Saturday, November 09, 2013
leaf it alone
As I watched Onondaga Creek swirl before me, after heavy rains, the waters muddy and leaf-laden, over by Plum Street, standing near those gorgeous, black industrial pedestrian bridges, I fixated on one greenish-yellow maple leaf, caught in the stream, carried along, floating, twirling. And I thought: why that leaf? What about the other leaves and twigs? And for how long do they pass before me?

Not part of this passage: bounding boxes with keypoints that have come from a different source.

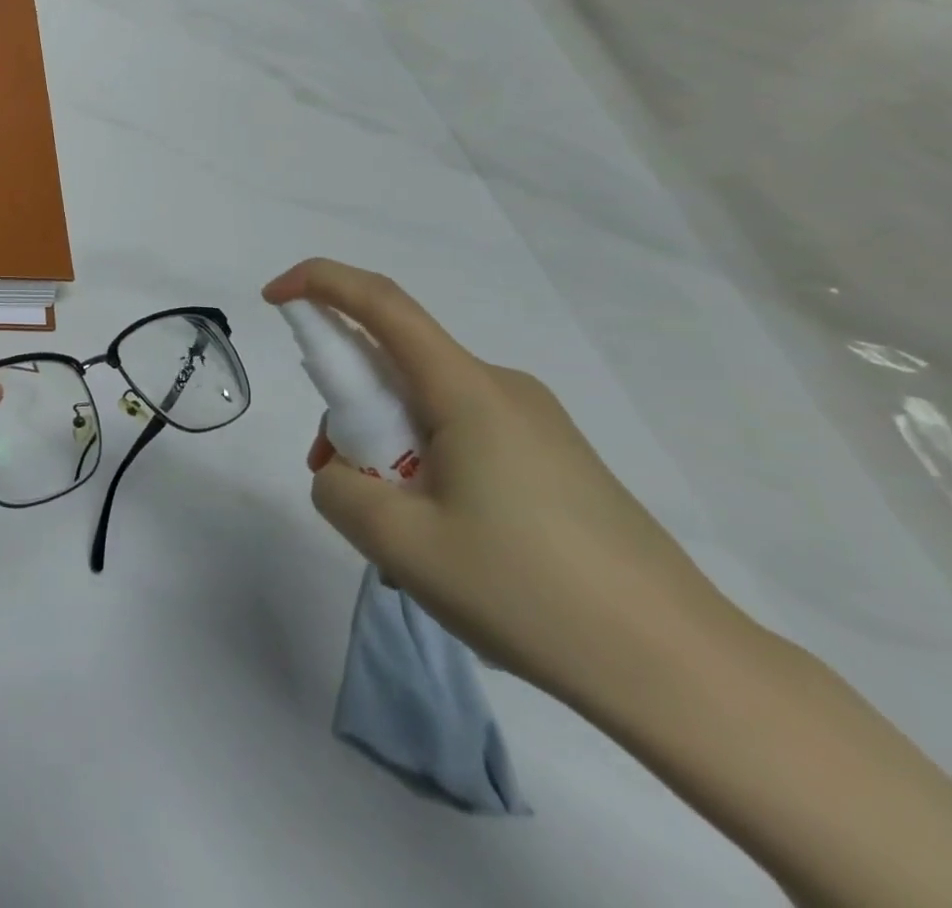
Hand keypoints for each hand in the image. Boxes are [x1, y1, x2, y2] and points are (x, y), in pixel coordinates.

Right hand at [262, 259, 740, 707]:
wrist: (685, 673)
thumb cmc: (531, 593)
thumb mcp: (400, 545)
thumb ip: (338, 490)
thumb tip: (341, 473)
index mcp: (466, 390)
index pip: (380, 303)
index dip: (318, 283)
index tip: (272, 298)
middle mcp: (501, 388)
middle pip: (396, 365)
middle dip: (347, 406)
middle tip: (337, 477)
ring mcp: (534, 424)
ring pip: (424, 407)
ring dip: (385, 448)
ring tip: (396, 535)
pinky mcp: (553, 460)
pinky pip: (460, 437)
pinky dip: (423, 467)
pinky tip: (442, 543)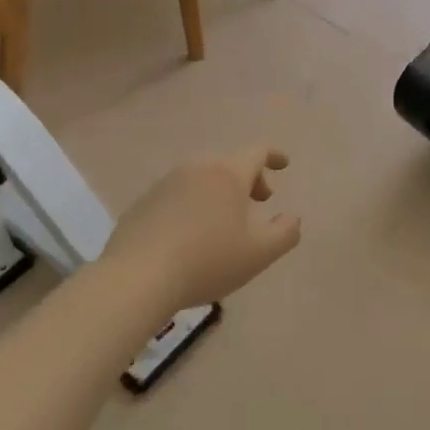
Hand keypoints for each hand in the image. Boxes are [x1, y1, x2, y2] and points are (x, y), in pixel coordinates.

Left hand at [102, 144, 300, 314]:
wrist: (137, 277)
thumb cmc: (207, 261)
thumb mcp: (259, 254)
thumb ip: (286, 233)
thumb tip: (292, 218)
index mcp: (227, 174)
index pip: (257, 152)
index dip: (274, 155)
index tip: (284, 164)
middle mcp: (196, 169)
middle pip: (229, 164)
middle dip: (249, 179)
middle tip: (259, 202)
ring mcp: (165, 184)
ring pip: (202, 179)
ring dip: (220, 192)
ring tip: (225, 221)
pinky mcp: (143, 203)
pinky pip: (178, 195)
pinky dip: (194, 204)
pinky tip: (192, 235)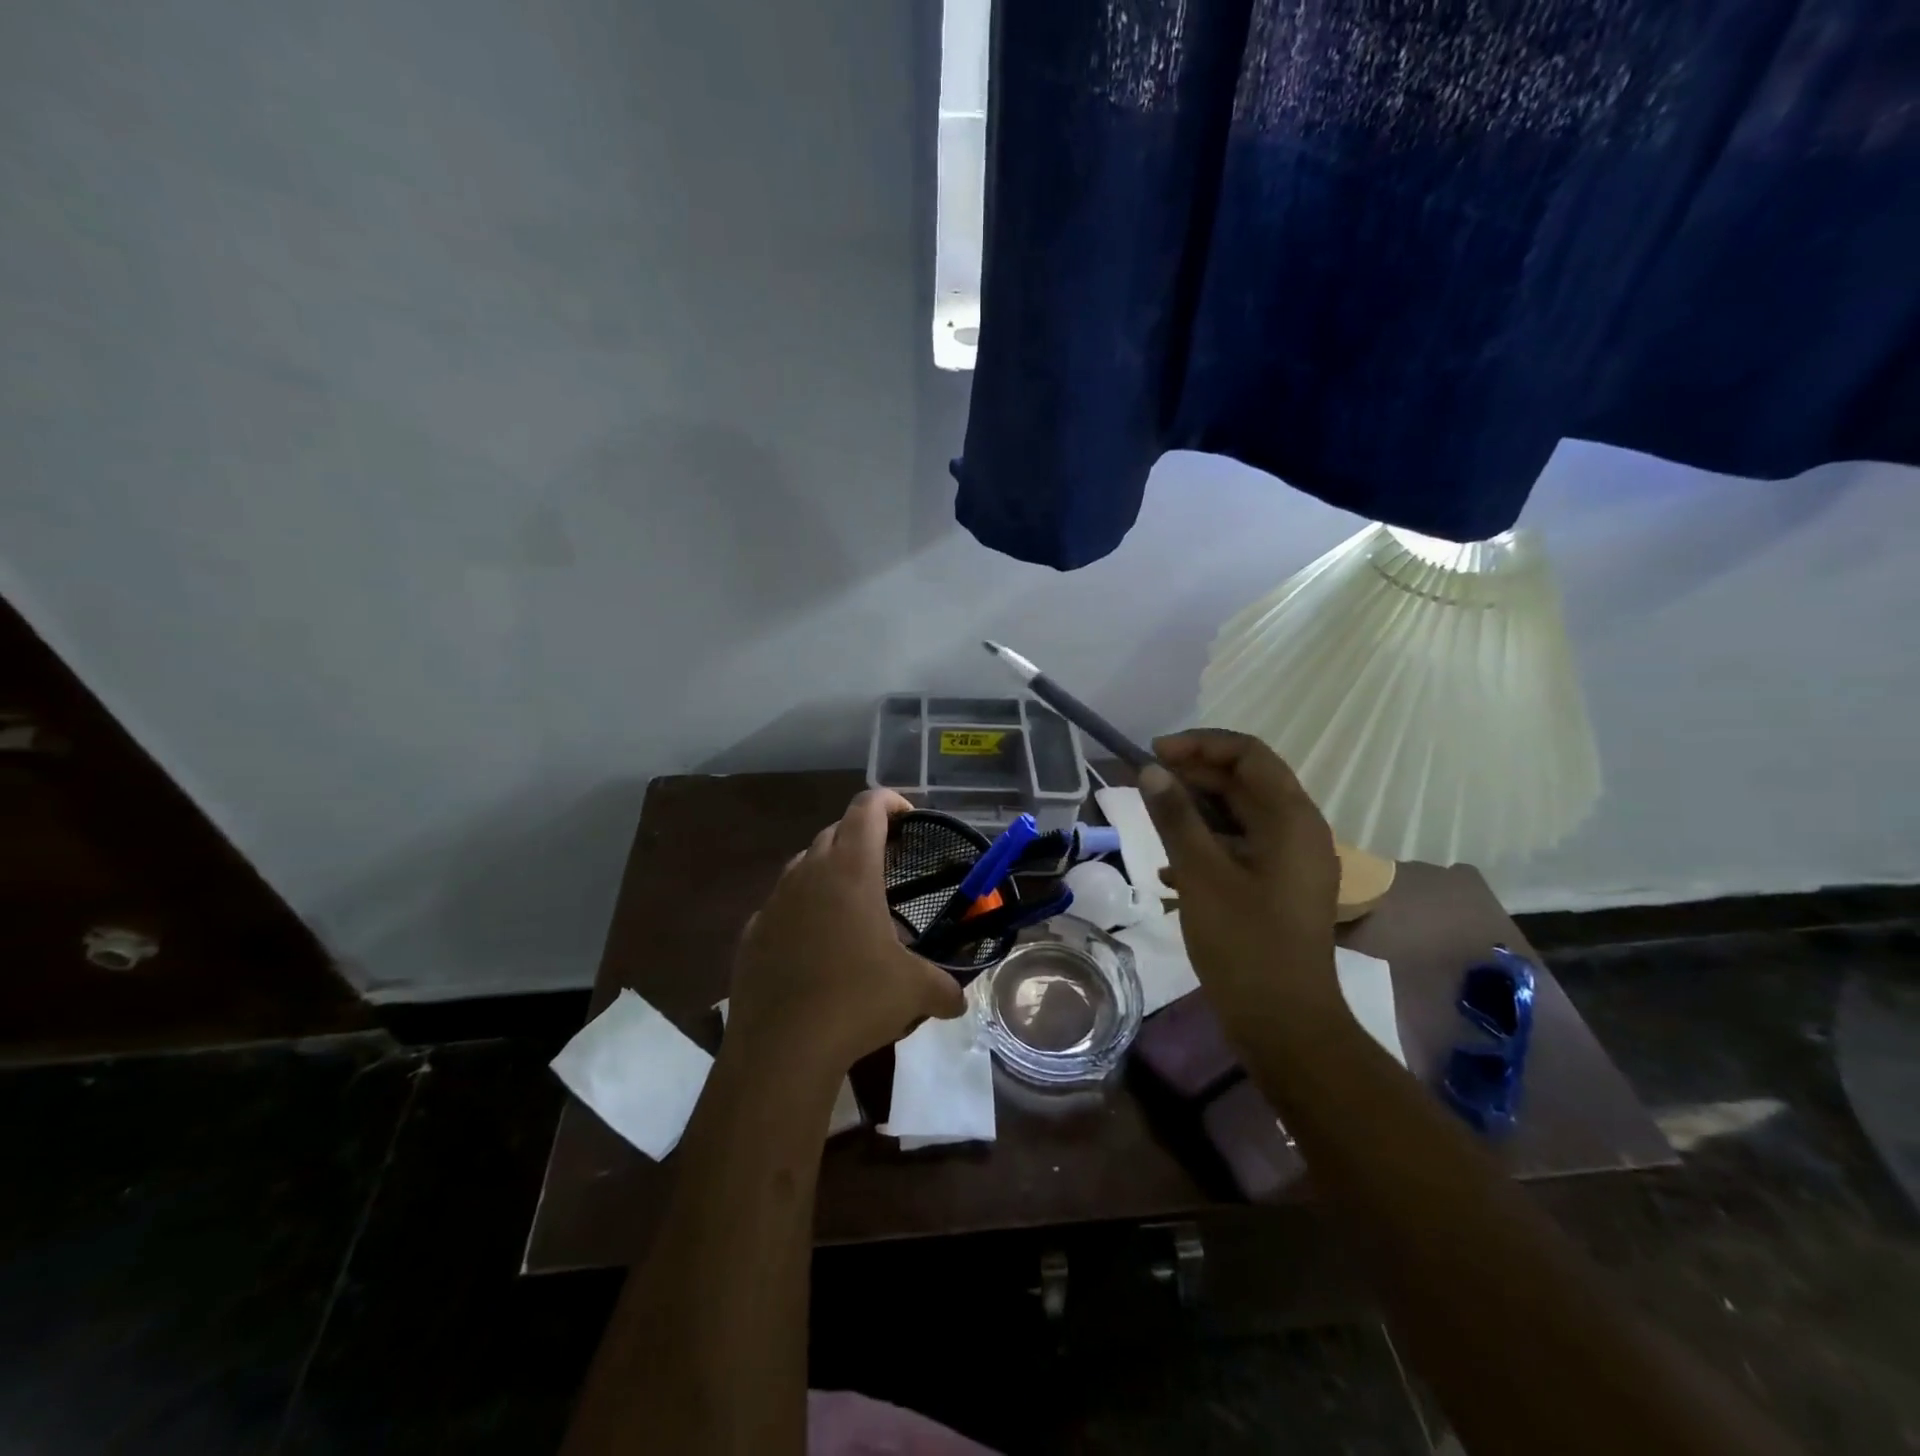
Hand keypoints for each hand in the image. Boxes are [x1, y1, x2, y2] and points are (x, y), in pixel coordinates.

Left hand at [727, 789, 967, 1077]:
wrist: (781, 1048)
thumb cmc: (856, 1001)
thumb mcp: (914, 992)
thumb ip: (944, 988)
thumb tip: (959, 1001)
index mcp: (851, 870)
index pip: (868, 808)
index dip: (890, 801)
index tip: (909, 816)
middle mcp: (809, 873)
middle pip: (835, 831)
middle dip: (862, 836)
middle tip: (887, 863)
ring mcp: (774, 901)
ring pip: (804, 864)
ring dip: (830, 870)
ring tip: (852, 902)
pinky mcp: (752, 933)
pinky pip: (781, 905)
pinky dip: (802, 909)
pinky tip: (815, 943)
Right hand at [1138, 730, 1342, 1025]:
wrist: (1285, 1025)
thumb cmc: (1244, 943)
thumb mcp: (1201, 874)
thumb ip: (1175, 817)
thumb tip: (1151, 771)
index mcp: (1292, 819)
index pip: (1249, 754)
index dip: (1200, 745)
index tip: (1154, 754)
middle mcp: (1301, 831)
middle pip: (1247, 781)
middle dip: (1195, 775)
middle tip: (1147, 784)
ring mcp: (1293, 862)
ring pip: (1242, 815)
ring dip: (1198, 811)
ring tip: (1154, 821)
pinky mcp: (1281, 887)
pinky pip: (1243, 847)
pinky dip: (1209, 845)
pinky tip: (1171, 870)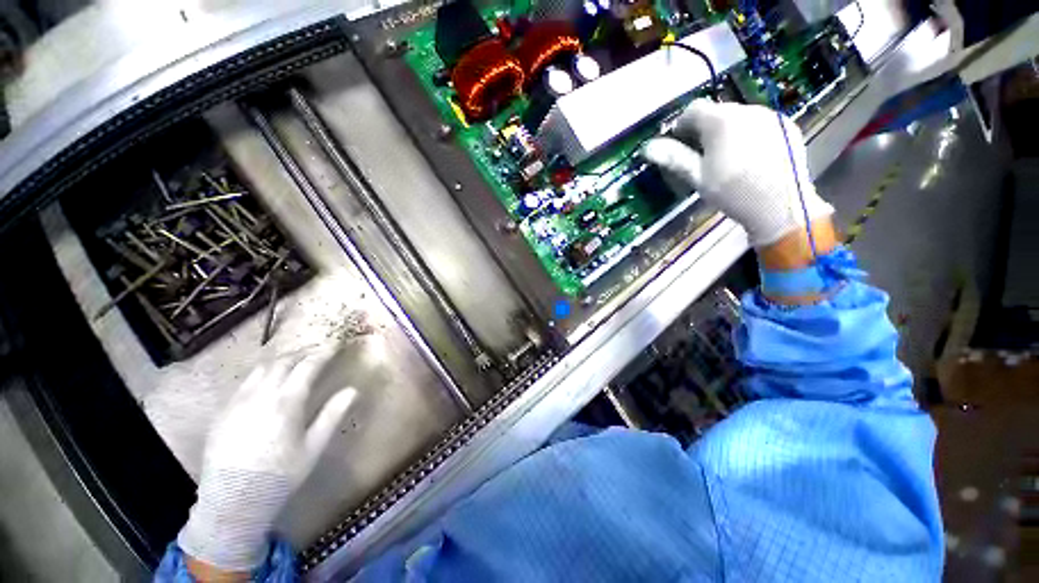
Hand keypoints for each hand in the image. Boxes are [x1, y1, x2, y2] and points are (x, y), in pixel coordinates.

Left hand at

Thursday, November 07, 2013
November nuances
Several readers got nervous when they saw my post about the calendar turning to September, "nervous" not being entirely an accurate adjective, but suffice it to say that they were concerned, caring, considerate. They feared I might be on some sort of psychic shelf, a ledge, a place of morose departure. I assured them then that it was all about transition, turning the page, if not a chapter, or even a whole new book. So, since then, more days have tumbled by, more seconds ticked, and so on. If I say, I'm doing fine, will you doubt it, since men tend to assert that claim so readily despite the odds? Well, my doing fine is fine enough, embracing all of it: pain, change, renewal, reinvention, loss, gain, discovery, recovery, penury, luxury, song, silence. The leaves fall off the trees by the end of November, though at first many of those dappled delights cling on to the branch. But the bare branches have a stark beauty all their own. My friend the late Raymond Davidson, a New Yorker magazine artist, used to tell me he loved the simple line of those branches in preference to the picture-postcard leafy scenes. It's all all right. It's all there, all here.